If you’re an amateur that can consistently hit a 7-iron to 150 yards and an 8-iron to 135, you’re doing pretty well.
So, what about all the other yardages in between?
Jeff Urzetta is the Director of Instruction at legendary Oak Hill Country Club and he’s been a teaching pro at the club for more than seven years. He’s also the nephew of the late Sam Urzetta, a Rochester native who won the 1950 U.S. Amateur.
The setup Urzetta wants for this shot is not complicated. Choke down on the club a little bit, keep the ball position just slightly back of middle and slightly narrow the stance. The swing is the key.
“You’re still going to make sure you make a shoulder and hip turn, but keep your arm swing a little shorter,” Urzetta says. “From there, you can stay aggressive, really rip through. There will be a little bit of a cut off finish which comes from the shorter backswing.”
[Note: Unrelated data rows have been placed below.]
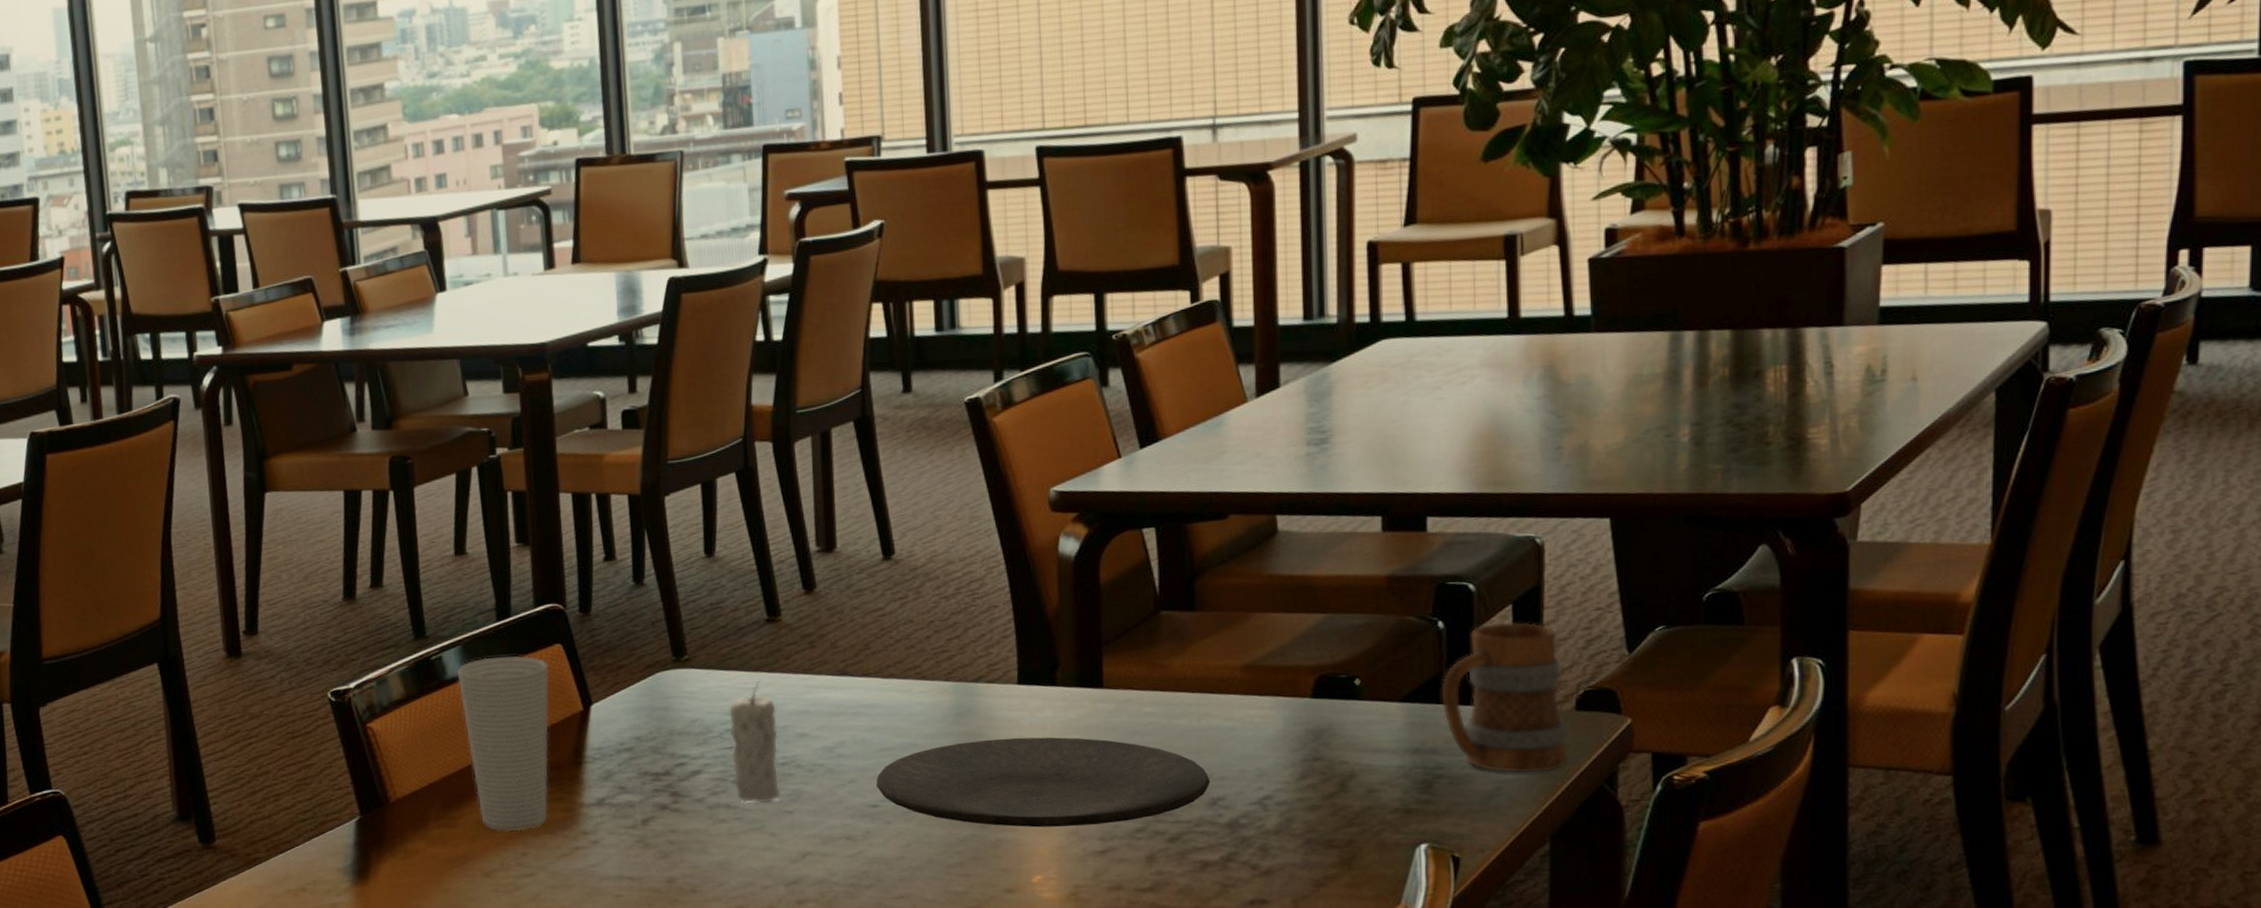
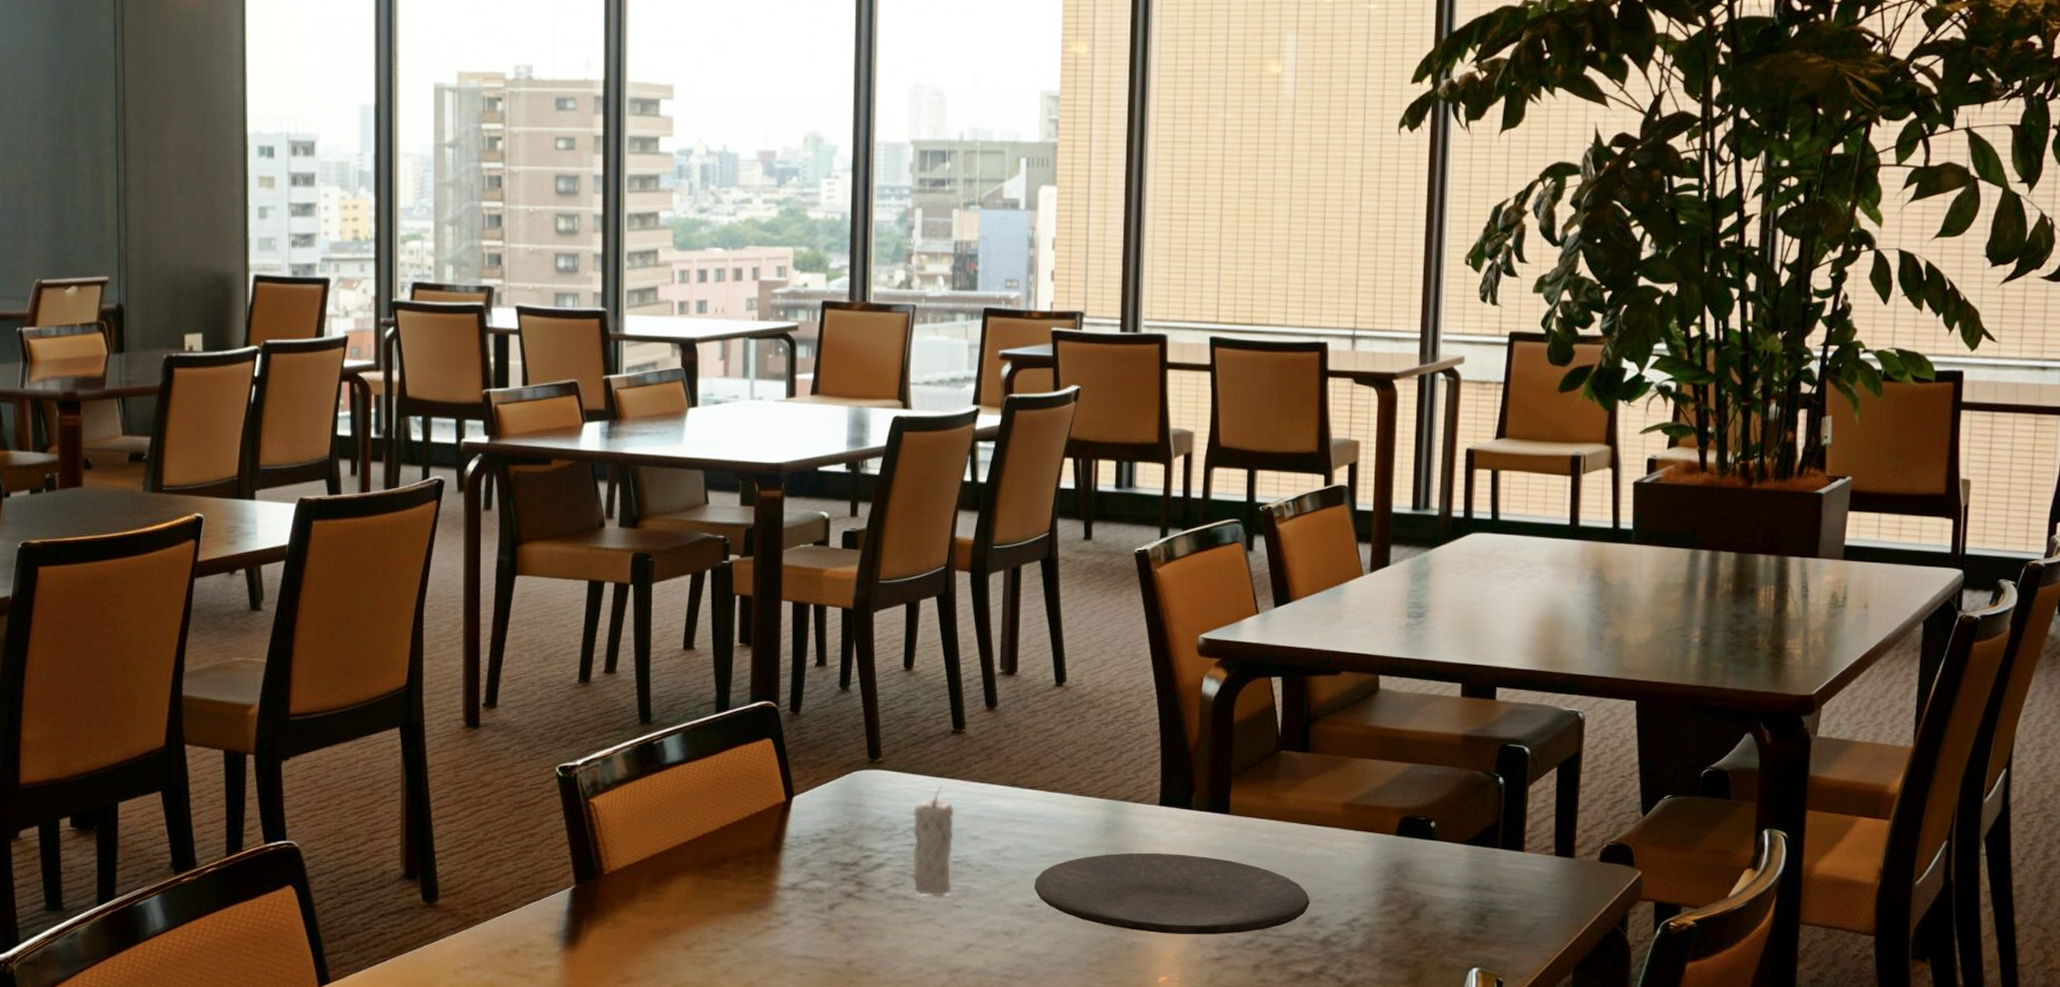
cup: present [456,655,550,831] -> none [675,746,759,909]
mug: present [1441,622,1569,773] -> none [1498,782,1594,912]

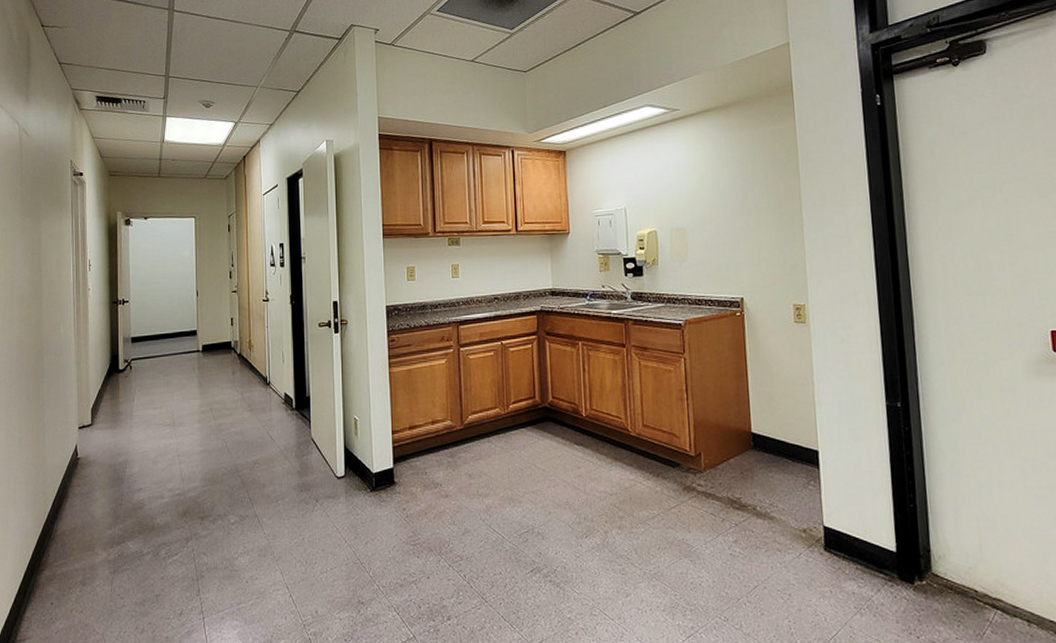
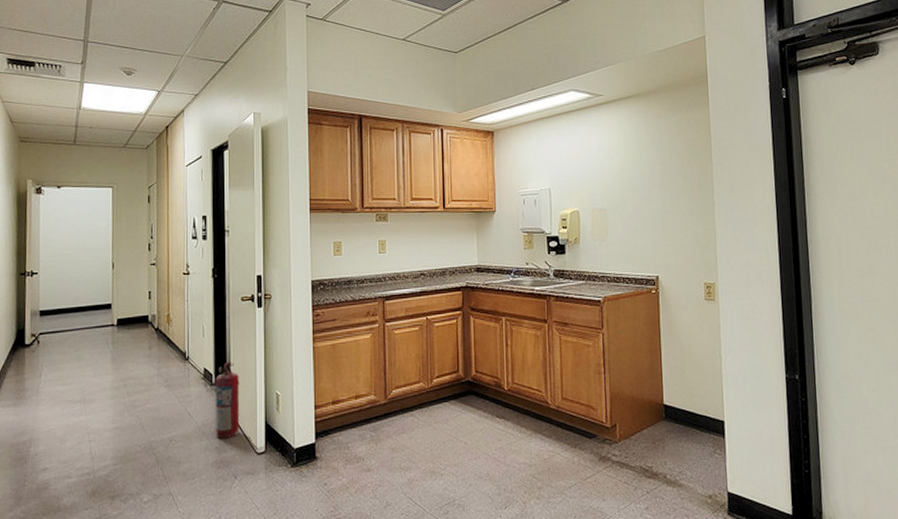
fire extinguisher: none [295,386,320,463] -> present [215,361,240,440]

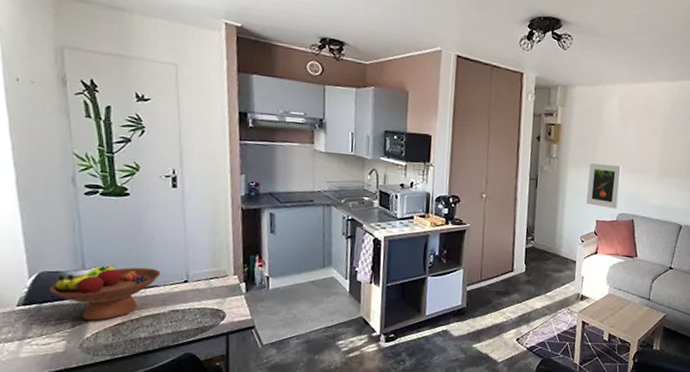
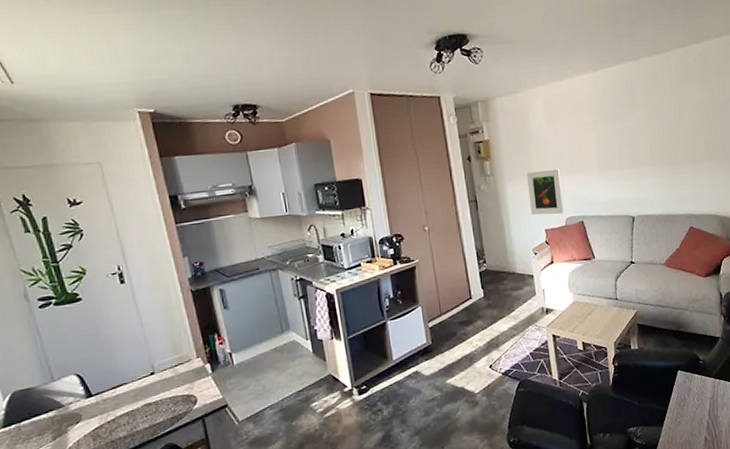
fruit bowl: present [49,265,161,321] -> none [24,367,127,431]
Urzetta piles emphasis on turning the body and not using the hands to “swat” at the ball. The biggest problem is with amateurs who get handsy on these shorter or choked down shots. Championship level players rely on their body to make the swing.
“Arm and hand action can give you a little more speed, but it’s a lot more inconsistent,” he says. “You’ll hit three out of ten good ones and they might be a little bit further, but we want to see that eight out of ten consistently.”
Removing the arms and hands as much as possible from the swing will control the club face angle much more at impact. Urzetta says rotating the body is the motor of the golf swing. It still has to happen, even on a shorter shot.
The best way to practice this shot at first is with the wedges. Urzetta wants a player to start with shots that involve a backswing only a quarter of the way behind. Hit chips that look like short punch shots to learn.
While amateurs will think of this shot as a way to control distance, the goal is actually to control trajectory. That will, in turn, control distance.
By choking down on the club, the shaft will stiffen at impact and will reduce the amount of kick at the bottom of the swing. The result in a lower, more controlled ball flight.
“This serves up a multitude of purposes in the golf swing,” Urzetta says. “(It handles) your in between yardages but also knock down shots. Take an extra club and (this is) how you hit a punch shot. A cold day, a windy day, even in the rain, it controls spin a lot better so you’ll be able to control the ball more efficiently.”
A ball that’s spinning less will roll out a bit more, but it will also drive through the wind instead of ballooning.
“Depending on how much you shorten your backswing and how much you choke down, you can hit a club and a half (less),” Urzetta says.
This shot will also allow a player to gap their wedges. Many players have lots of yardages inside 100 or 125 yards that require less than a full swing. This technique will work with all of those shots. Urzetta says take less backswing to reduce the distance.
When Urzetta demonstrates the follow through, it looks like a sudden, almost violent stop to the swing. If executed correctly, the shorter backswing will naturally lead to a shorter follow through.
It’s the same as the pendulum. It only swings forward as far as it swings back. Gravity plays a big part in the golf swing of any distance. A swing that goes back, say 75 percent, should finish at about the same spot.
Again, the problem most hackers create is adding force with the arms and hands. It’s a swing that comes without a lot of reliability.
“Once you gain control of the backswing and you just focus on rotating on the way through, the arm swing just follows suit,” he says. “You’ll find it’s much easier to control that finish position.”
While amateurs are often hoping for shots from full swing distances, high level players are sometimes more comfortable with the in between shots. Urzetta says he has played events where he was trying to set up shots from less than full swing distances because they can be better controlled. Uncle Sam used this swing to win that U.S. Amateur.
“He said he punched everything. That’s what he was trying to do,” Urzetta says. “Other guys were hitting 7 or 8 iron, but he could hit a 5 or a 6 iron and he had a lot more control. He said he would even do it downwind.”
Urzetta adds that, for a player who is learning or still struggling, hitting a choked down shot throughout a round is a good way to gain control.
“You’re learning how the pivot controls the golf swing,” he says. “Your arms and hands stay passive, which is going to give you a quieter clubface.”
And it’s going to create a better swing. From any distance.